The launch of the unique Spektr-RG observatory and restoration of one of the world’s largest radio telescopes in Crimea shows Russia is serious about regaining its position as a top space power, experts have told RT.
The Proton-M booster blasted off from Baikonur Cosmodrome at the weekend, carrying state-of-the-art telescopes, which are expected to detect more than 100,000 massive galaxy clusters and more than three million supermassive black holes.

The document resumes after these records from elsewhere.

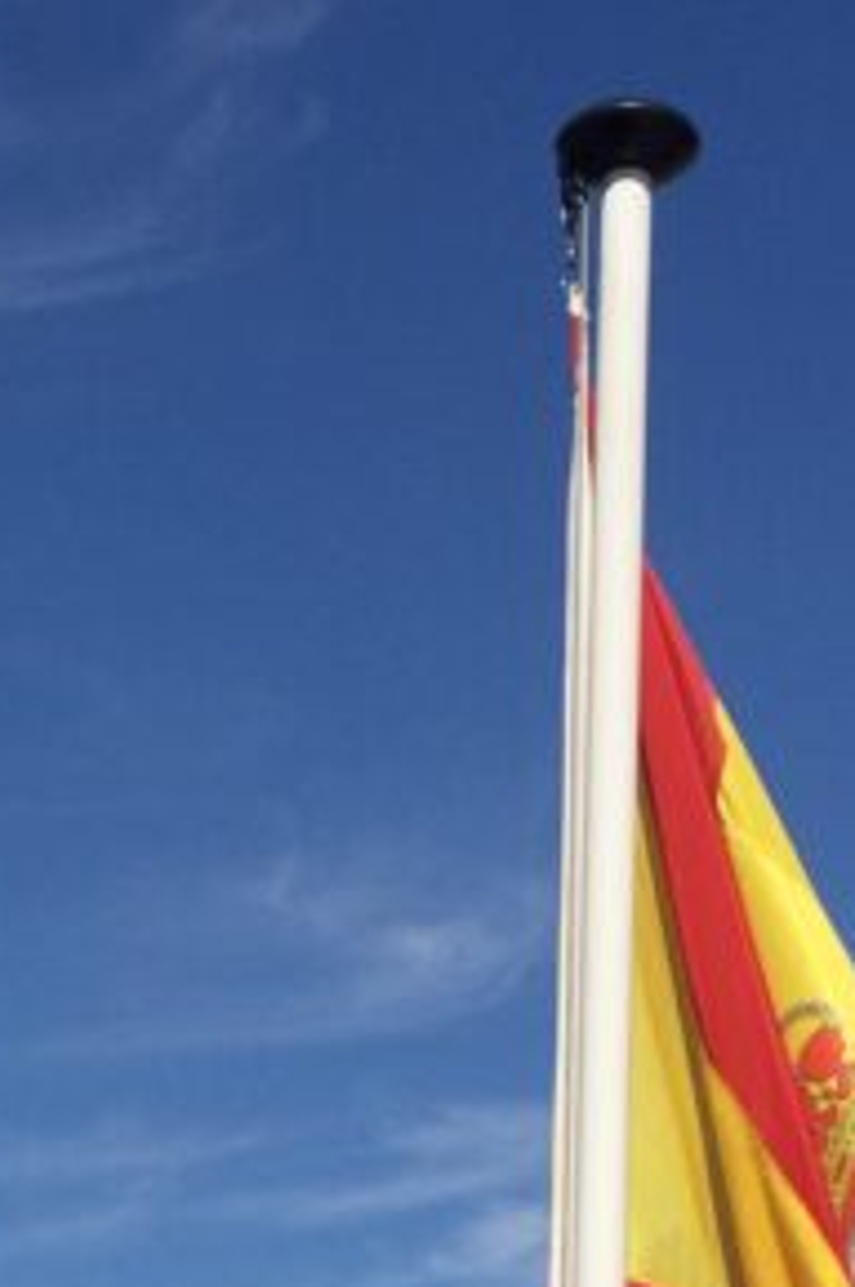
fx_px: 3821
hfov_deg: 12.7
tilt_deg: +9.8
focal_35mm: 107
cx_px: 223
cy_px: 1425
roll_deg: +0.3
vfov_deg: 18.4
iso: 32
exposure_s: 1/4950
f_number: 2.2
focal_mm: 4.15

The German soft X-Ray telescope, eROSITA, and its hard X-Ray Russian counterpart, ART-XC, on board the station will scan the sky in unprecedented detail to create the most complete map ever of the observable universe. A similar mission was carried out by the German ROSAT satellite three decades ago, but the sensitivity of Spektr-RG is 30 times higher.
Scientists believe that the data gathered by the space observatory will allow them to greatly expand their knowledge of dark matter and dark energy, to subsequently test models of the expansion of the universe.
“It’s an extremely important system, which took many years of hard work to develop,” Aleksandr Galkevich, who headed Russia’s Gonets communication satellite system, told RT. Spektr-RG is the first telescope launched into space by Russia since 2011.
Within the next three months, Spektr-RG will cover some 1.5 million kilometers to reach its destination in the Lagrangian point 2. The location provides favorable conditions for the operations of the station as it’ll be free from temperature variations there due to the Earth, Moon and the Sun always being aligned favorably.
When the telescopes begin their first six-month-long survey, they will send data about its progress to Earth on a daily basis.
This information is to be received by two antennas in Russia, which will soon be joined by the RT-70 radio telescope in Crimea’s Yevpatoria. The reconstruction of the massive antenna, with a diameter of 70 meters, started after the peninsula’s reunification with Russia in 2014. It’s scheduled to resume operations in August 2020.
“The most valuable thing in space systems is information,” Galkevich said, regretting that so much valuable data was lost since the break-up of the Soviet Union in 1991.
“The antenna in Yevpatoria was in the wrong hands” when Crimea was under Ukrainian rule, he said. “But it’s of paramount importance for our country and for the whole world.”